WORK ORDER 1
In the Sitka Relay For Life text, why does Carrie Spackman call the fundraising very important? Answer in one to three sentences.
WORK ORDER 2
Continue the text on the Sitka Relay For Life event, starting after the sentence about Hannah Ray saying that access to healthcare is a big factor.

TEXT FOR ANALYSIS
━━━━━━━━━━━━━━━━

Sound of baseball hitting bat
So, there’s a bit of a scheduling conflict. The pee wee baseball team is playing a game tonight. And Relay For Life was supposed to start at 6:00, here on Moller Field, but everyone is working together. In fact, Carrie Spackman threw out the first pitch. Her husband, Hal Spackman, was pretty impressed.
“I’ve never seen her really throw a ball, so it’s pretty good that she got it there,” said Hal.
Carrie works as Sitka High School’s secretary, and she’s beloved by the students and staff. Four years ago, she discovered she had lung cancer.
“It’s something that you don’t expect, even because neither one of us ever smoked a day in our life, and yet she gets lung cancer, very low prognosis. But she’s four years out, and it looks like she’s cancer free.”
“Having cancer and needing the support from your friends and community is what I believe was half of my medicine,” added Carrie.
Carrie, along with about 15 other survivors don purple shirts for first event of the weekend– the survivor lap. They rounded the bases to Kelly Clarkson’s “What Doesn’t Kill You Makes You Stronger”
Clapping, music, sound of survivors rounding the bases
Each, year, communities across the country sponsor Relay for Life events. For 24 hours, people walk or run laps to raise awareness and funds for cancer research. In 2015, 276 million of ACS’s money went directly to those fighting cancer, patient support like flights and comped hotel rooms.
“Raising funds when you can’t do it or your family can’t is wonderful. They were right there all the time. They would just send me some monetary value, and that would go to transportation, lodging, whatever you need, so it’s very important,” said Spackman.
Hannah Ray is a community manager for the Alaska branch of the American Cancer Society and Relay for Life. She works with fourteen communities around the state, including Sitka. Ray says access to healthcare is a big factor.

━━━━━━━━━━━━━━━━

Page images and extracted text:

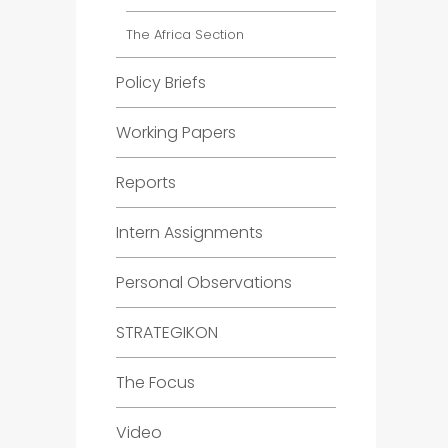
The Africa Section
Policy Briefs
Working Papers
Reports
Intern Assignments
Personal Observations
STRATEGIKON
The Focus
Video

━━━━━━━━━━━━━━━━

ANSWER 1
Raising funds helps when a patient or their family can't raise the money themselves. In her case, the money was sent to her and went to transportation, lodging and whatever else she needed.

ANSWER 2
“Our transportation is very different in Alaska. Obviously some of our communities can only be accessed by flights. I’ve taken the puddle jumpers out to Nome, and I can only imagine being a cancer patient there and not imagining what I was going to do,” said Ray.
In the past year, the American Cancer Society has helped over 1000 Alaskan cancer patients with their treatment, paying for transport, hotel rooms, and cosmetic kits for those undergoing chemotherapy and radiation.
After the survivors round the bases for the first lap, they go around again, this time with their caretakers, their families. Many of the children here this evening are dressed as ducks, with yellow feather boas and orange construction paper beaks. That’s for Carrie.
“I have a duck collection at the high school. I have about a thousand now. Kids come and go to colleges on vacations, and they always bring me back a little rubber duck. I just took on the duck collection, next time I’m gonna start with jewelry, but this time it was ducks,” said Spackman.
And like ducks, the driving events weren’t enough to keep people away. By the end of the event, Sitkans raised over $14,000, but the total is unofficial, as the team still has until August 1 to raise funds.